When in Oregon, a winery visit is a “must.” One of the "reasons" for our cross-country visit was because Tom and Nancy invited us for a glass of wine, so who were we (as good friends) to refuse an offer like that?
Wineries are small and decentralized. Most are located in valleys between the Cascade Mountains (stretching the entire length of the state) to the east and Oregon's Coastal Range to the west.
Wine making dates back to pioneer times in the 1840s with commercial production beginning in the 1960s. Today, Oregon has established an international reputation for its production of wine, ranking fourth in the U.S. behind CA, WA, and NY. Like most other U.S.produced wines, Oregon wines are marketed as varietals. (A varietal wine is one made primarily from a single named grape variety.) Oregon law requires that wines produced in the state be identified by the grape variety from which it was made, and must contain at least 90% of that variety. Oregon law does not allow use of place names for wines.

Pinot noir and Pinot gris are the top two grapes grown. Pinot noirs from the Willamette Valley have been lauded by wine connoisseurs and critics. Oregon is regarded as one of the premier Pinot-producing regions in the world with over 30,000 vineyard acres. 

Oregon's  Willamette Valley is a great destination for wine lovers and tasters With 725 wineries to choose from in 150 miles, and we wanted to help out during our visit.

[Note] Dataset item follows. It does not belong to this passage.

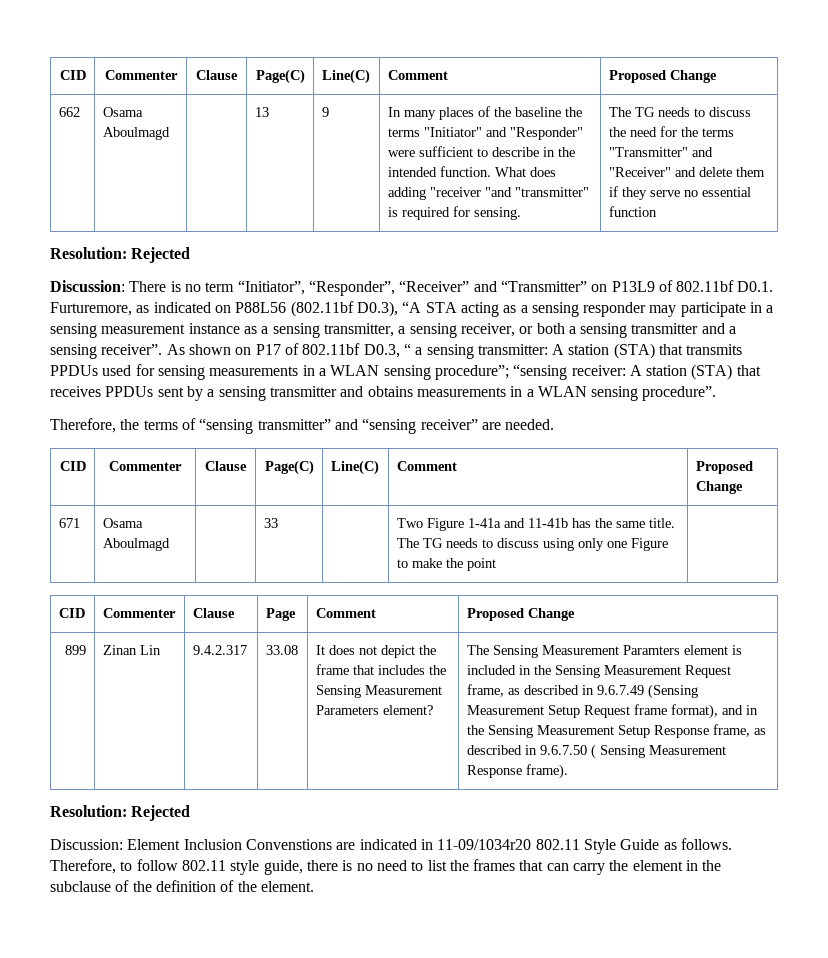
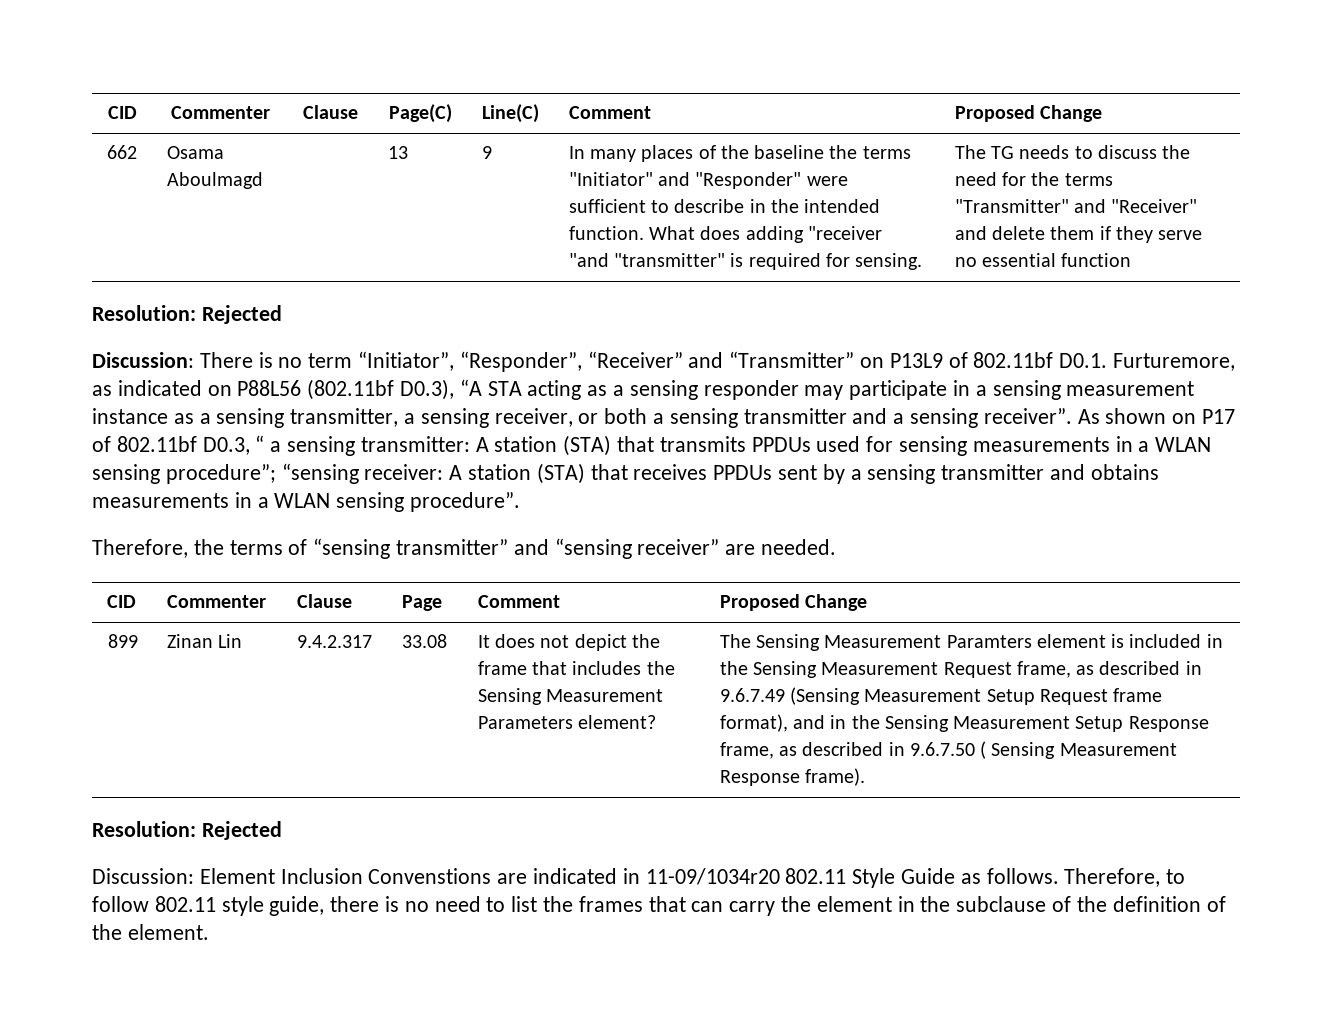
[59,461,86,471] [109,461,182,471] [205,461,247,471] [264,460,314,475] [330,460,379,475] [396,461,457,471] [695,461,753,474] [695,481,743,494] [58,518,80,528] [102,518,143,528] [102,538,170,551] [263,518,278,528] [396,518,675,531] [396,538,668,551] [396,558,496,571] // CID | Commenter | Clause | Page(C) | Line(C) | Comment | Proposed Change // 671 | Osama Aboulmagd | | 33 | | Two Figure 1-41a and 11-41b has the same title. The TG needs to discuss using only one Figure to make the point | -> (837, 547) none

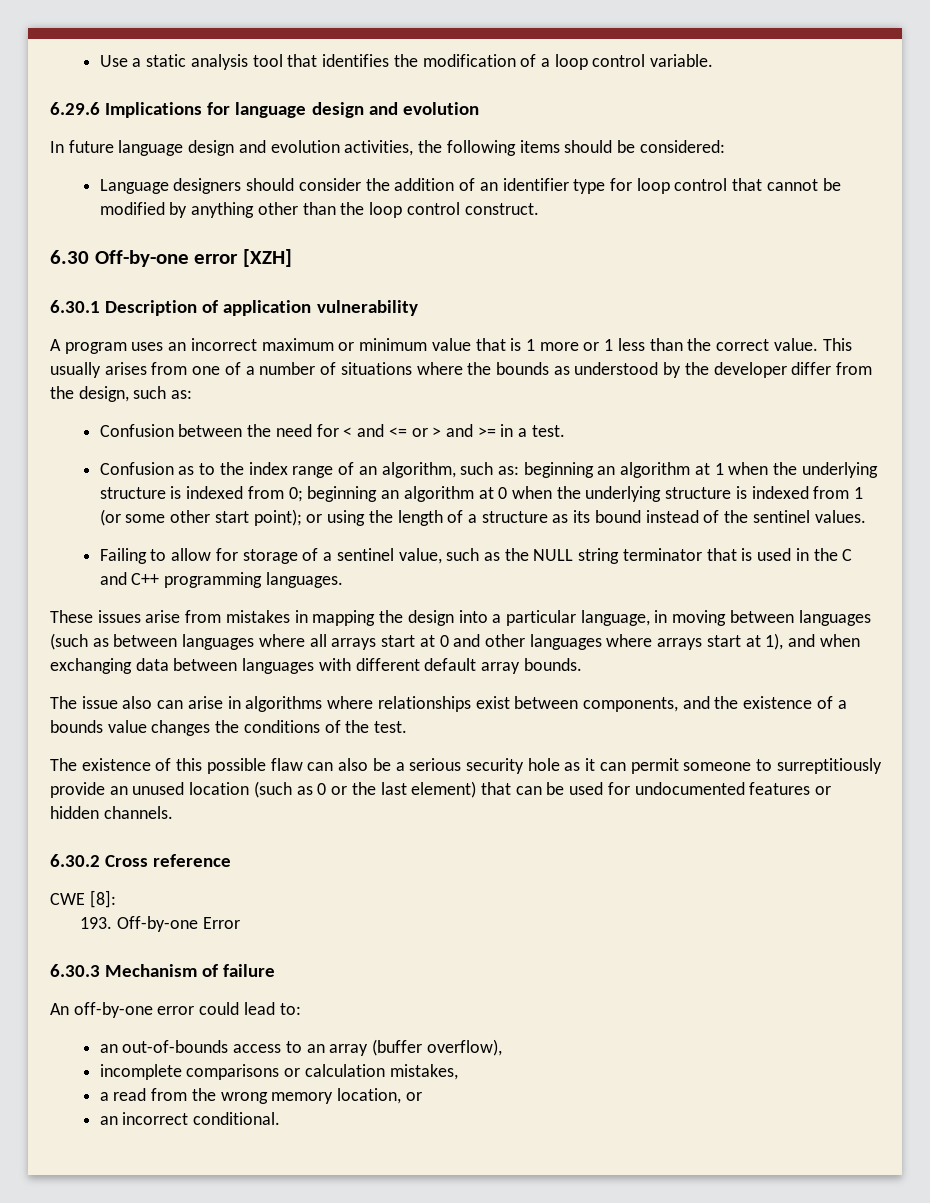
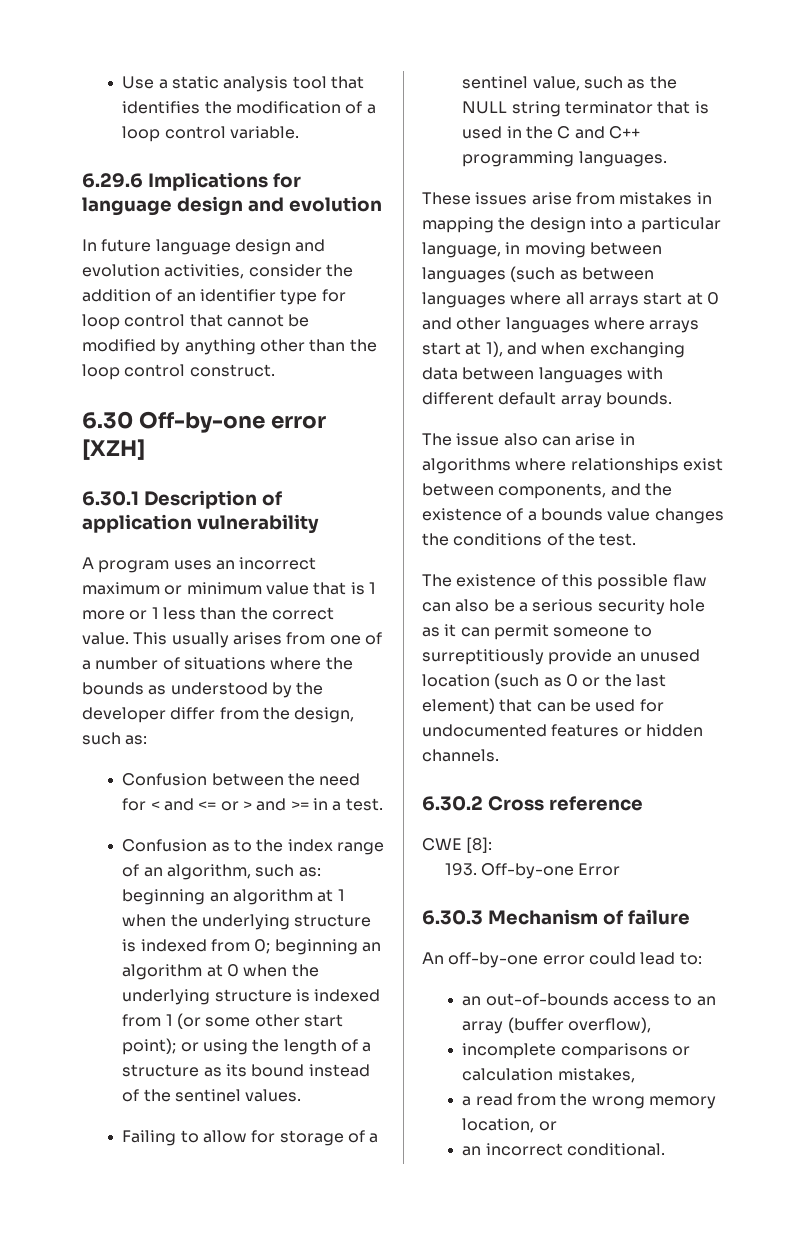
[418,140,725,156] [99,178,295,194] the following items should be considered: // Language designers should -> (245, 271) none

Cheers 🍷 the glasses contained samplings, which were very good. And being the good friends that they are, Tom and Nancy "gifted" us with a bottle for our anniversary celebration later this month.

11 comments:

Sandra said...

all the photos are spectacular, and I think I am loving the panorama shots more than any of them, makes me feel like I am SEEING it...

L. D. said...

I have learned a lot today. That coastline is so special to see. They sure do regulate a lot things around the coast and the vineyards. It would be nice to talk to family on the same time zine. It sounds like you had a great time on this west coast visit.

Emma Springfield said...

Your pictures show that the scenery is exquisite. My children have tried raising carnivorous plants several times but never with any success.

William Kendall said...

Your coast shots are stunning!

NCmountainwoman said...

My brother lives in Oregon overlooking the Columbia River Gorge. I love the waterfalls and the rugged coast. I've really enjoyed your trip across our great country.

Valerie said...

Interesting post, enjoyed reading it. I could do with some of those cobra lilies if it likes insects.

baili said...

I envy your such joyous traveling dear friend :)

your friends look kind and sweet just like you guys!

what an amazingly beautiful and stunning place you visited!
this plant gave me shiver! quite scary ! never found here like them.

liked the awesome lighthouse ,so fascinating!

Connie said...

Wonderful photos and interesting information from the area there. I would have enjoyed seeing those plants up close too.

My name is Erika. said...

Your friends live in such a gorgeous area. What beautiful sights to see.

mamasmercantile said...

Those coastal towns look amazing. I loved the lighthouse.

Karen Lakis said...

Going to the coast - I like that! And the fog made for some lovely misty photos.